**Instructions to follow**
Below are some entries. Repeat exactly the lines from the one with "Rendered at 1241 by 1754 pixels." through the one with "table_cell [194, 248, 1191, 859]", and only those.

Bounding box prediction data:
Segment Open

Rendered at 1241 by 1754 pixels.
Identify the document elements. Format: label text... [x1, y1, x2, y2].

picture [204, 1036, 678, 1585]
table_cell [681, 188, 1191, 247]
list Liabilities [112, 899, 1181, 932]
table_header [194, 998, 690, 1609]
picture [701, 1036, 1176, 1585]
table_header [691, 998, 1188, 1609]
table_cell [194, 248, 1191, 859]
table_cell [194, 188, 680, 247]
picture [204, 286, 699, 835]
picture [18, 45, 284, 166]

Segment Closed
Segment Open

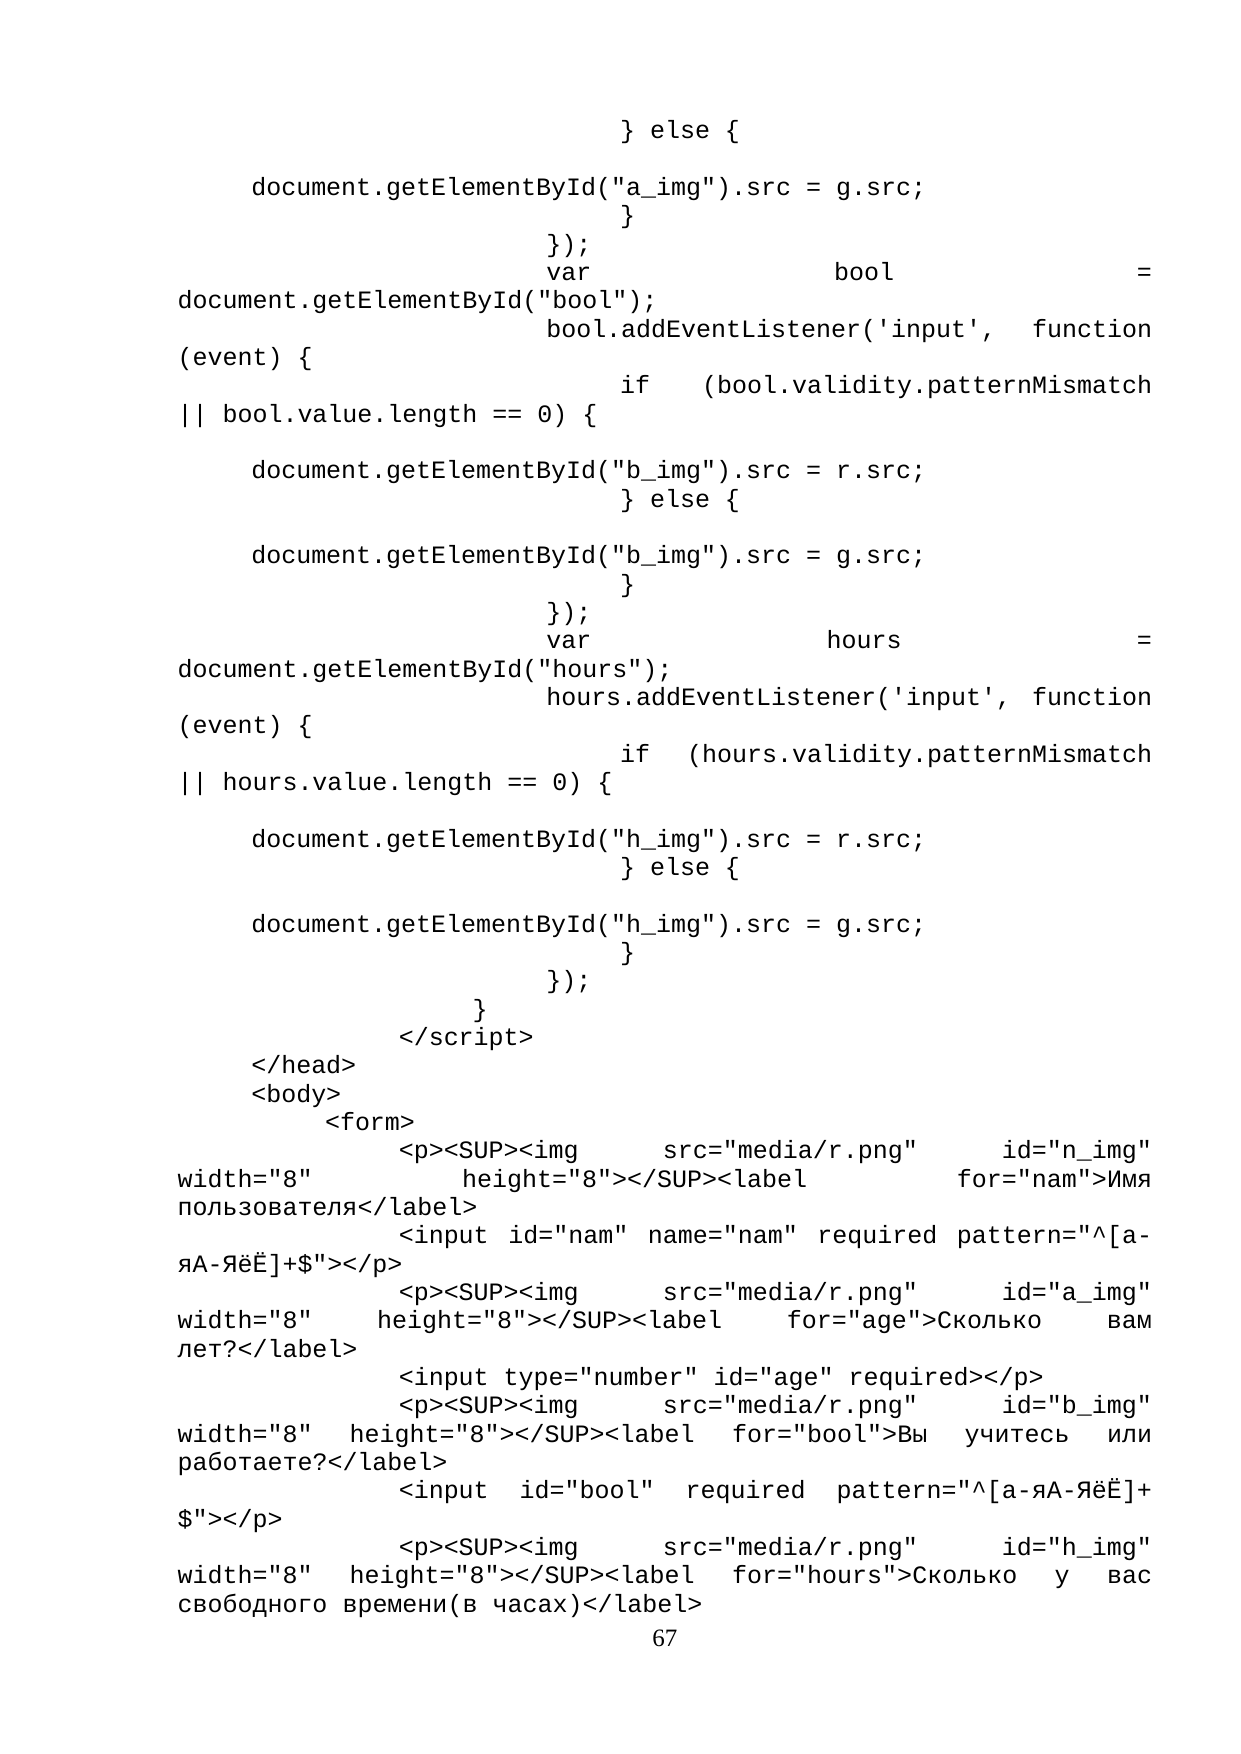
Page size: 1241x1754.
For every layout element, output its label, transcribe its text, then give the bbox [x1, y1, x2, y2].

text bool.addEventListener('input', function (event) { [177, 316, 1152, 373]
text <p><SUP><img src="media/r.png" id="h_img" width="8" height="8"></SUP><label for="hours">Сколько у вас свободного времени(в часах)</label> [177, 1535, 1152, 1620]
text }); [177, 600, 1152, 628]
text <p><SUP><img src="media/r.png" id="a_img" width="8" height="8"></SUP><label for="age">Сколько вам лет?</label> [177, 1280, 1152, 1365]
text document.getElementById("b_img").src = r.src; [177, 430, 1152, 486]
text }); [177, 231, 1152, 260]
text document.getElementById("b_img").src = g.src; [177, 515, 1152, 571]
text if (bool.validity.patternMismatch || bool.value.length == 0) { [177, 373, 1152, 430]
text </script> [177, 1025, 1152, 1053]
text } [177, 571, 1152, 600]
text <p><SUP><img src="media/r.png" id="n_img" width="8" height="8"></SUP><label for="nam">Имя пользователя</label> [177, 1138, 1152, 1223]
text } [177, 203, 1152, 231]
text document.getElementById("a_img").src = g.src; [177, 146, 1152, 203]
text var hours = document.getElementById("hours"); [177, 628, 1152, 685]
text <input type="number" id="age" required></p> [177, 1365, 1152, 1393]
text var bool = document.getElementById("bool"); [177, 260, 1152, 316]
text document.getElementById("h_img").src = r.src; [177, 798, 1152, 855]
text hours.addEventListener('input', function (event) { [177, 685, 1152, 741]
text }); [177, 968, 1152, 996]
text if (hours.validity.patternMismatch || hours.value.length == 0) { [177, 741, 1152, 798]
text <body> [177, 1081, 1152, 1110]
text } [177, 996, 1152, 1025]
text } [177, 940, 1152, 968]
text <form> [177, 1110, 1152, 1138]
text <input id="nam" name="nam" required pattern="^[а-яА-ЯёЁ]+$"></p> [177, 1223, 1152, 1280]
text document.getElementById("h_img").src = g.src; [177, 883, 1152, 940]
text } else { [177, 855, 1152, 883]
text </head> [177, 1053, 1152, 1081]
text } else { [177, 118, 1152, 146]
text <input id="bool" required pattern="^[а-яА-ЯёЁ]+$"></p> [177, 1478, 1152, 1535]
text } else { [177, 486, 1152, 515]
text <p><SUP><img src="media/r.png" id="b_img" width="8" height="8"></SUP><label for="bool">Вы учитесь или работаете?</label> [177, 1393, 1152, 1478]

Segment Closed

**Written solution**
Rendered at 1241 by 1754 pixels.
Identify the document elements. Format: label text... [x1, y1, x2, y2].

picture [204, 1036, 678, 1585]
table_cell [681, 188, 1191, 247]
list Liabilities [112, 899, 1181, 932]
table_header [194, 998, 690, 1609]
picture [701, 1036, 1176, 1585]
table_header [691, 998, 1188, 1609]
table_cell [194, 248, 1191, 859]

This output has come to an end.